Document section:
In this post we are going to learn about L298N dual H-bridge DC motor driver module which can be used to drive brushed DC motors and stepper motors with microcontrollers and ICs.
Overview
Modular circuit boards are best time savior for electronics designers which also reduce the prototyping errors. This is mostly preferred by programmers who write code for microcontrollers spend their majority of the time by typing codes in front of the computer and have less time for solder the discrete electronic components.
That’s why we can find tons and tons of different modular circuits are made just for Arduino boards, it is easy to interface and have advantage of least hardware errors while designing our prototype.
Illustration of L298N module:
The module is built around IC L298N; it is commonly available at E-commerce websites.

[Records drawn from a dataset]

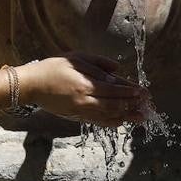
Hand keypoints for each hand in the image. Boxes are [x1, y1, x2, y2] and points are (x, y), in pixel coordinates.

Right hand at [19, 51, 148, 126]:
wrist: (33, 85)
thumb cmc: (54, 67)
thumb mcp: (77, 58)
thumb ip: (98, 63)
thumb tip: (117, 69)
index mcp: (85, 83)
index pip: (113, 89)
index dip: (130, 91)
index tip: (143, 92)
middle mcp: (84, 100)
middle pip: (114, 105)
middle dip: (132, 104)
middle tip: (147, 104)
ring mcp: (80, 111)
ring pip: (108, 116)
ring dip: (126, 116)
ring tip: (140, 116)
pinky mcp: (76, 117)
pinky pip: (98, 121)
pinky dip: (111, 122)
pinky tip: (122, 121)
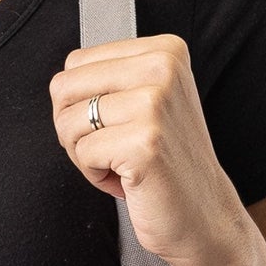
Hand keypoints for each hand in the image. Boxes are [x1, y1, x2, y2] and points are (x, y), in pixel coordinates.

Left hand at [48, 34, 249, 265]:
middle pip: (64, 87)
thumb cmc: (168, 162)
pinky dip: (95, 175)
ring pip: (67, 122)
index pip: (76, 63)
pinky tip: (128, 179)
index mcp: (164, 51)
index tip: (114, 125)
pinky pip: (82, 152)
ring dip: (84, 154)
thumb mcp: (148, 101)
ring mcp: (154, 104)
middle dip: (75, 127)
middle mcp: (163, 68)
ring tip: (122, 163)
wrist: (204, 215)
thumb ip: (111, 79)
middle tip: (110, 148)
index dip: (81, 103)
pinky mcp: (144, 142)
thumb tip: (61, 80)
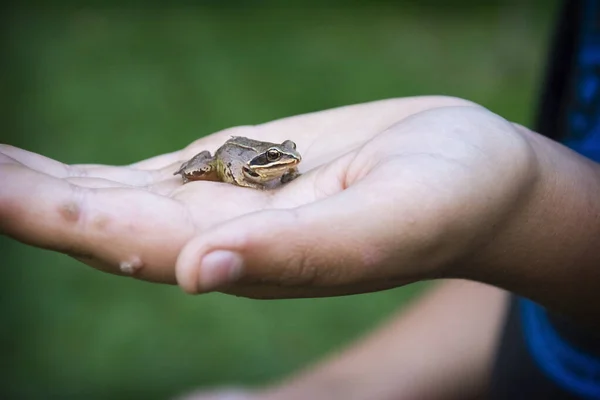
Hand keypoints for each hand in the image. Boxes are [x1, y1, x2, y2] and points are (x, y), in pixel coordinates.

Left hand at [0, 96, 533, 297]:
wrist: (469, 171)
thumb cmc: (448, 197)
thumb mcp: (388, 221)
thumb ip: (300, 254)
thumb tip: (194, 275)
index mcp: (252, 260)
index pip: (126, 243)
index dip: (48, 216)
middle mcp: (225, 240)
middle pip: (101, 221)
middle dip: (22, 197)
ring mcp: (227, 206)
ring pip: (115, 196)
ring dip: (39, 182)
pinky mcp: (240, 173)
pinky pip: (150, 174)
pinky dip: (91, 170)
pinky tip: (44, 166)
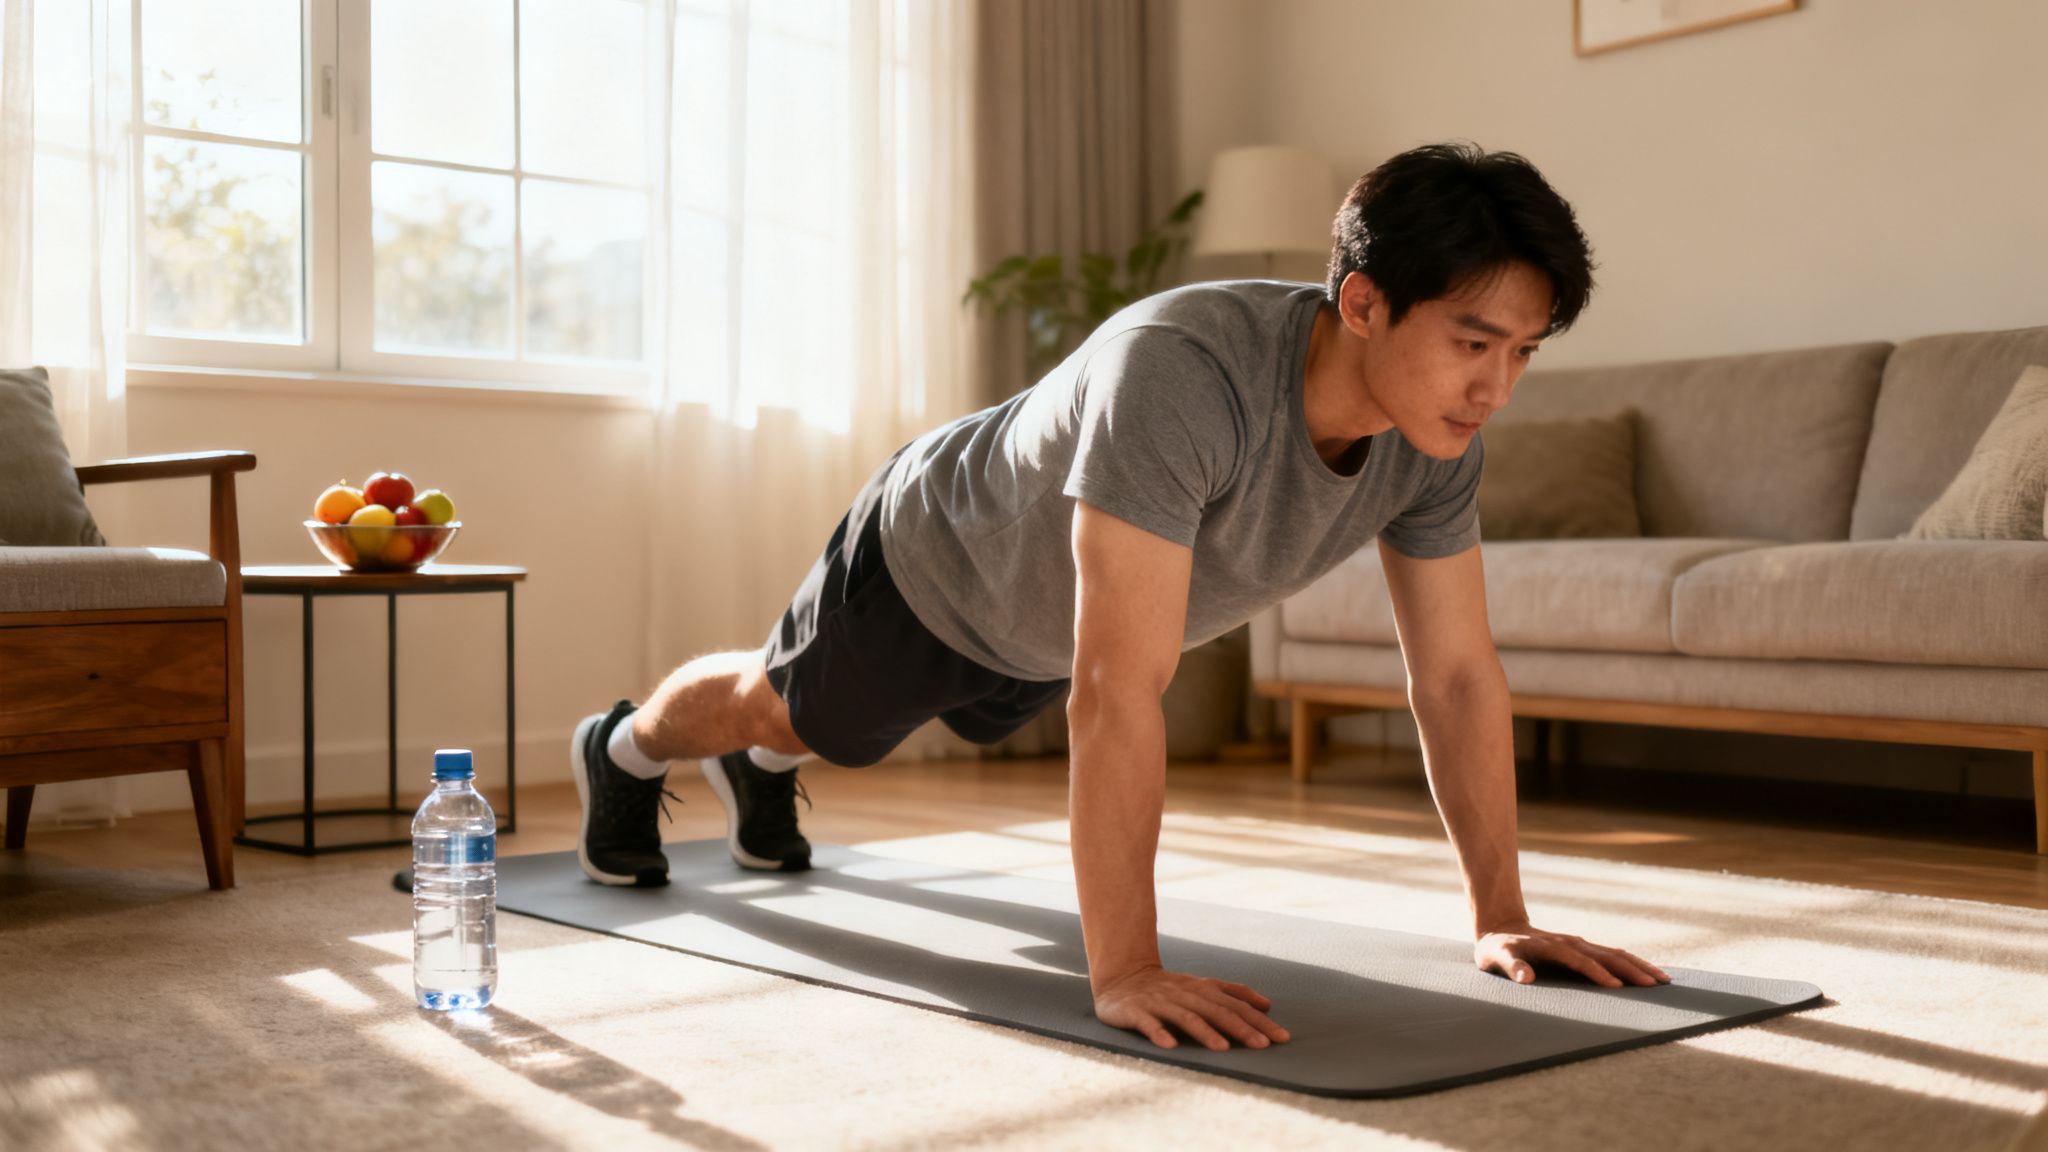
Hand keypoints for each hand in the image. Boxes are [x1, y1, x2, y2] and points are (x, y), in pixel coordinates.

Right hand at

Problems and tasks:
(a) What benefits does the L298N text attribute to modular circuit boards, including those made for Arduino boards? List every one.
(b) Could you rewrite the paragraph of the L298N text beginning "Modular circuit boards are best time savior" in fewer words, keeping its main facts?
These records have no connection to the L298N text.

Written responses:
(a)
- They save electronics designers time.
- They reduce prototyping errors.
- They are easy to interface.
- They keep hardware errors to a minimum while a prototype is being designed.

(b) Modular circuit boards save designers time and cut prototyping errors. Programmers favor them because they spend most of their time writing microcontroller code and have little time to solder discrete components.